Deborah North
Deborah North is a partner at Cleary Gottlieb’s Financial Institutions Group. Prior to that she was a partner in Allen & Overy’s derivatives and structured finance team in New York and advised on a broad range of derivatives and structured finance transactions, with a focus on OTC derivatives and structured synthetic products as well as the cross-border security arrangements that they often entail. As such, she advised clients on a range of products including several credit linked notes, structured repos, contingent credit default swaps and equity derivatives transactions. She also advised on insurance-linked products. Given her transactional and regulatory derivatives experience, she has been called upon by several clients in the legal/tech and fintech space to create documentation frameworks and multi-jurisdictional regulatory analysis for their start-up offerings.
Deborah is recognized as an expert on the clearing of OTC derivatives. Her work in this area includes advising on the standard documentation for the clearing of OTC derivatives, advising on the rulebooks for in excess of 20 existing and prospective clearing houses and engaging with the CFTC, the Federal Reserve Board and the SEC on clearing related matters.
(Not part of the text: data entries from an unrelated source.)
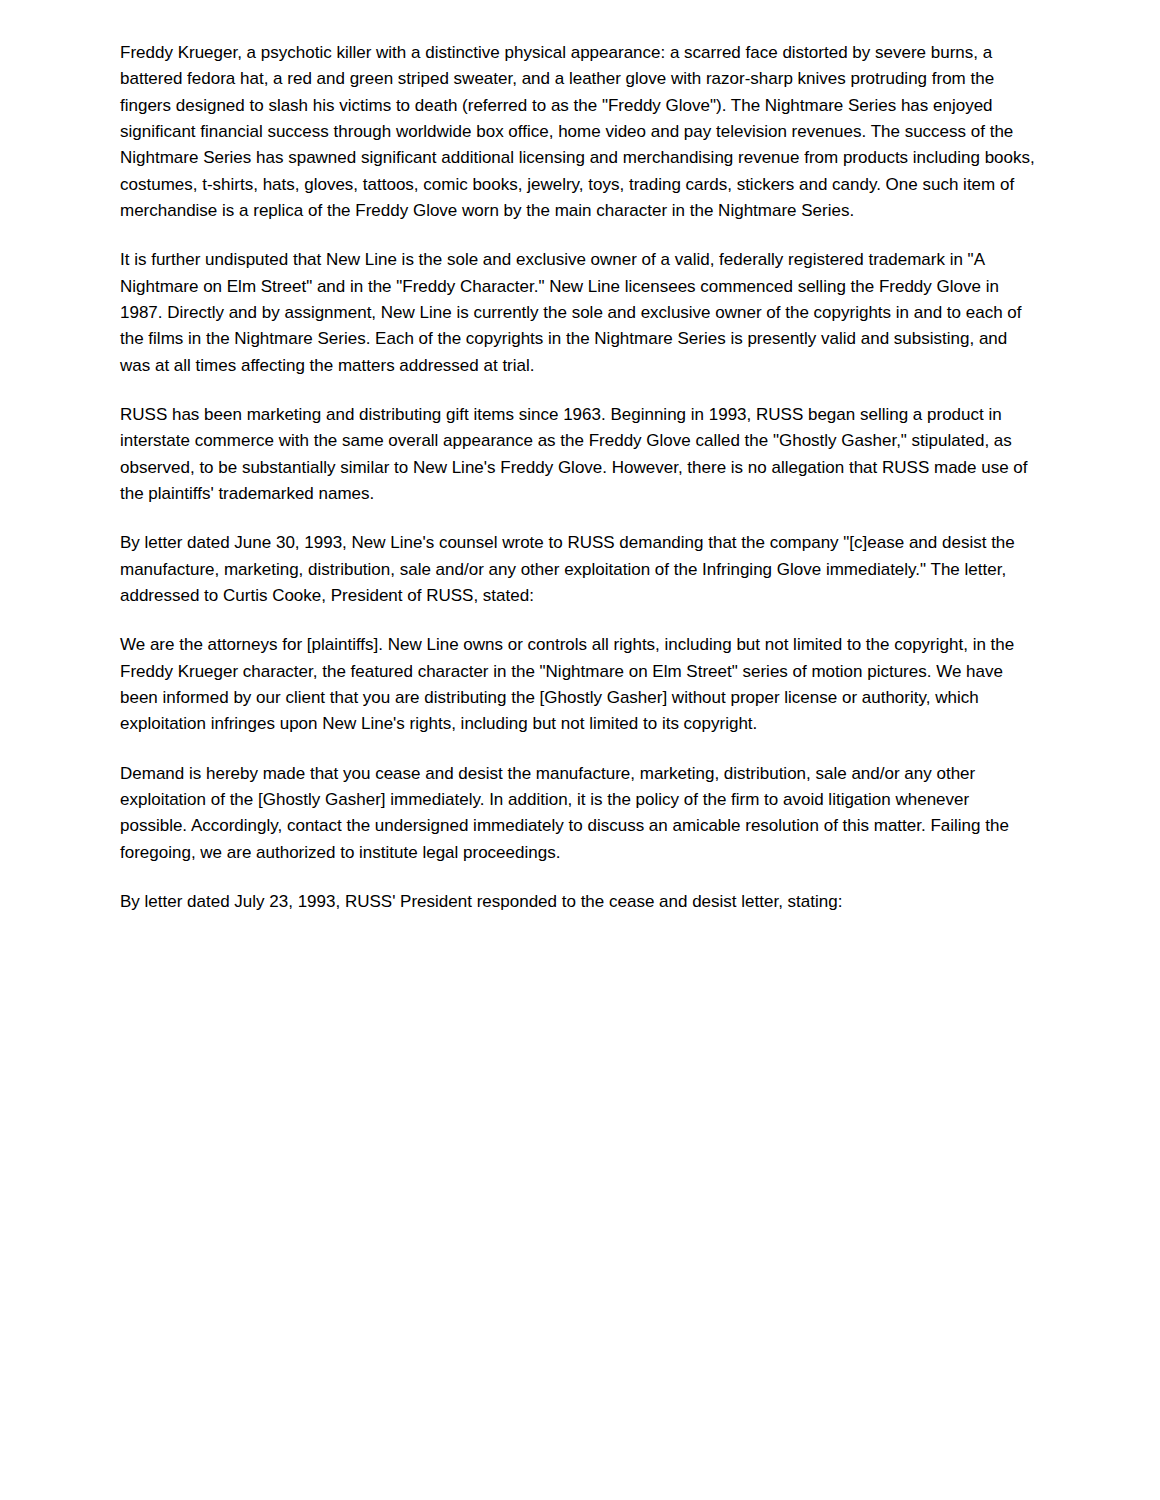Freddy Krueger, a psychotic killer with a distinctive physical appearance: a scarred face distorted by severe burns, a battered fedora hat, a red and green striped sweater, and a leather glove with razor-sharp knives protruding from the fingers designed to slash his victims to death (referred to as the "Freddy Glove"). The Nightmare Series has enjoyed significant financial success through worldwide box office, home video and pay television revenues. The success of the Nightmare Series has spawned significant additional licensing and merchandising revenue from products including books, costumes, t-shirts, hats, gloves, tattoos, comic books, jewelry, toys, trading cards, stickers and candy. One such item of merchandise is a replica of the Freddy Glove worn by the main character in the Nightmare Series.
It is further undisputed that New Line is the sole and exclusive owner of a valid, federally registered trademark in "A Nightmare on Elm Street" and in the "Freddy Character." New Line licensees commenced selling the Freddy Glove in 1987. Directly and by assignment, New Line is currently the sole and exclusive owner of the copyrights in and to each of the films in the Nightmare Series. Each of the copyrights in the Nightmare Series is presently valid and subsisting, and was at all times affecting the matters addressed at trial.
RUSS has been marketing and distributing gift items since 1963. Beginning in 1993, RUSS began selling a product in interstate commerce with the same overall appearance as the Freddy Glove called the "Ghostly Gasher," stipulated, as observed, to be substantially similar to New Line's Freddy Glove. However, there is no allegation that RUSS made use of the plaintiffs' trademarked names.
By letter dated June 30, 1993, New Line's counsel wrote to RUSS demanding that the company "[c]ease and desist the manufacture, marketing, distribution, sale and/or any other exploitation of the Infringing Glove immediately." The letter, addressed to Curtis Cooke, President of RUSS, stated:
We are the attorneys for [plaintiffs]. New Line owns or controls all rights, including but not limited to the copyright, in the Freddy Krueger character, the featured character in the "Nightmare on Elm Street" series of motion pictures. We have been informed by our client that you are distributing the [Ghostly Gasher] without proper license or authority, which exploitation infringes upon New Line's rights, including but not limited to its copyright.
Demand is hereby made that you cease and desist the manufacture, marketing, distribution, sale and/or any other exploitation of the [Ghostly Gasher] immediately. In addition, it is the policy of the firm to avoid litigation whenever possible. Accordingly, contact the undersigned immediately to discuss an amicable resolution of this matter. Failing the foregoing, we are authorized to institute legal proceedings.
By letter dated July 23, 1993, RUSS' President responded to the cease and desist letter, stating: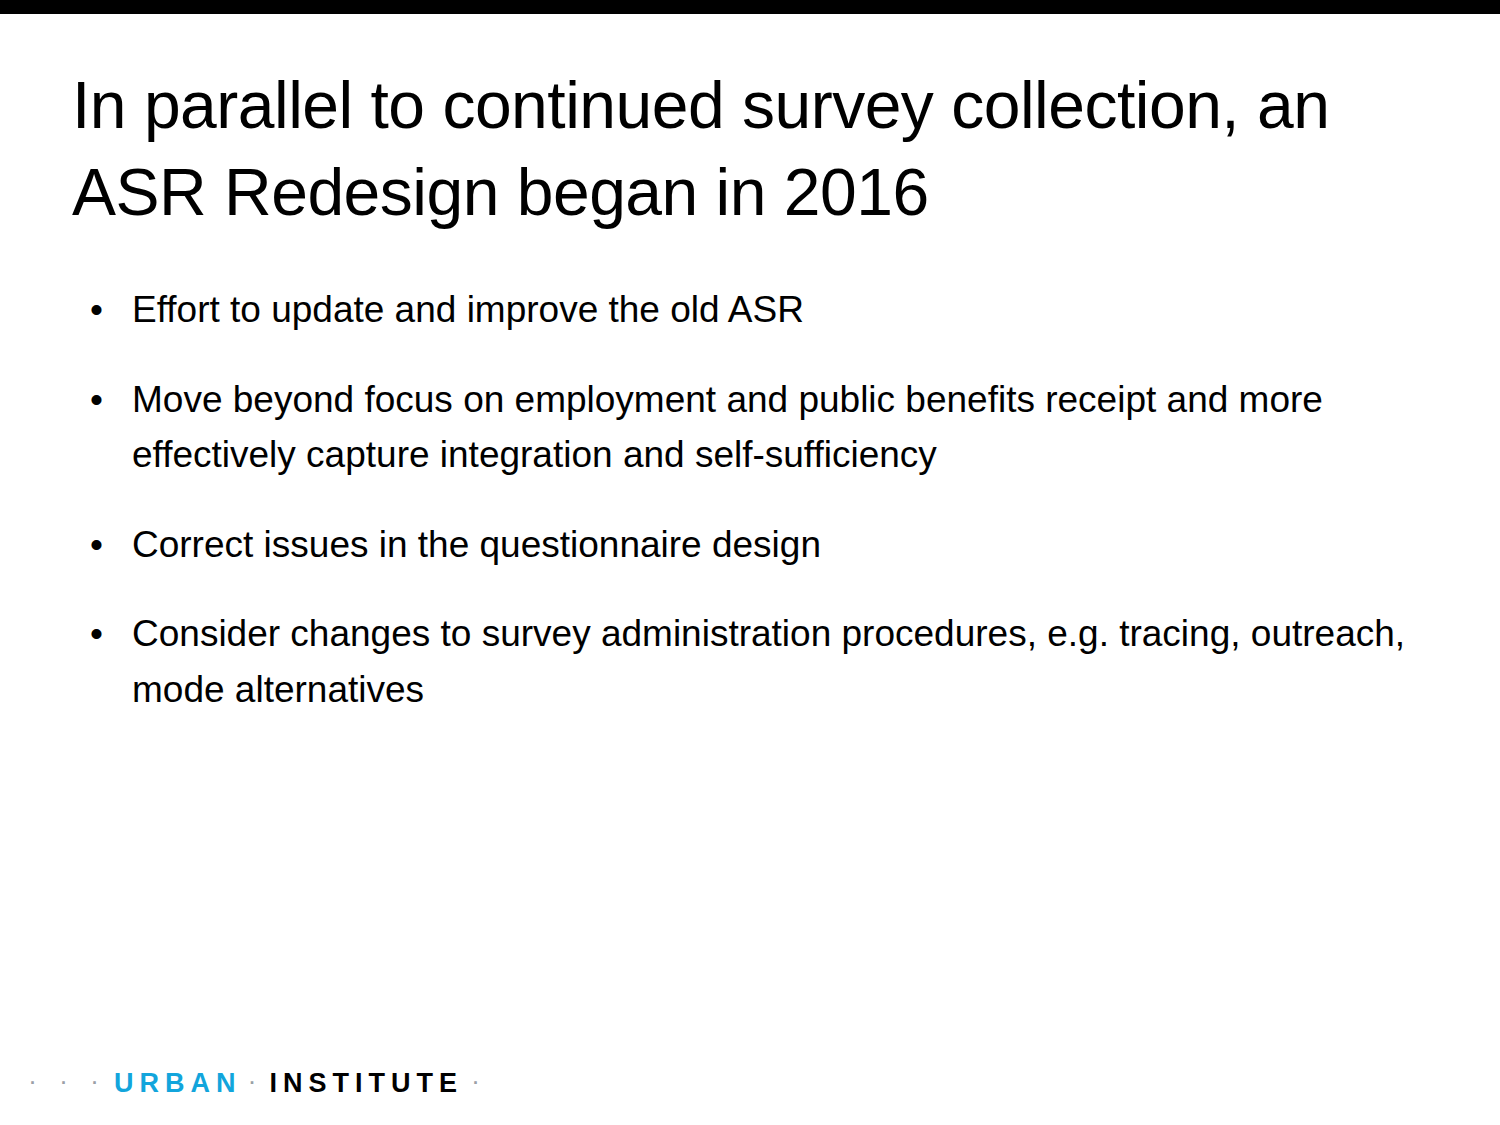In parallel to continued survey collection, an ASR Redesign began in 2016
Effort to update and improve the old ASR
Move beyond focus on employment and public benefits receipt and more effectively capture integration and self-sufficiency
Correct issues in the questionnaire design
Consider changes to survey administration procedures, e.g. tracing, outreach, mode alternatives
· · · URBAN · INSTITUTE ·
Her clients include financial institutions, industry associations and clearing houses such as CME Group. Notably, Deborah advised ISDA and market participants on a number of clearing-related U.S. law opinions that address some of the significant capital related issues in this space.
Deborah has developed an extensive derivatives regulatory practice. She has advised a number of financial institutions on their registration as swap dealers, including on all aspects of compliance materials, documentation and interaction with the CFTC, NFA and, where applicable, their European home regulators. She regularly advises clients, including industry associations such as SIFMA, SIFMA AMG, Investment Company Institute (ICI) and most recently in the context of the rules regarding swaps execution facilities and industry trade, ISDA on their comment letters and responses to regulatory proposals.
More recently, she has focused on advising on the regulations for margin for uncleared swaps and the impact of bank resolution and recovery tools on derivatives transactions, advising primarily financial institutions as well as industry associations. In the context of uncleared margin, in addition to advising individual clients she was instrumental to the U.S. focused documentation efforts for Phase 1 dealers. She is also in the process of helping U.S.-based clients and industry associations address the impact of European regulation and Brexit. Deborah advised on the template bilateral documentation published by ISDA for the U.S. QFC Stay rules and is advising U.S. and Non-U.S. GSIBs on their implementation efforts. Deborah is also currently advising market participants on the potential effect of LIBOR discontinuation.
Deborah is regularly asked to speak and write on her areas of expertise. She recently contributed the U.S. chapter to a book on global derivatives regulation.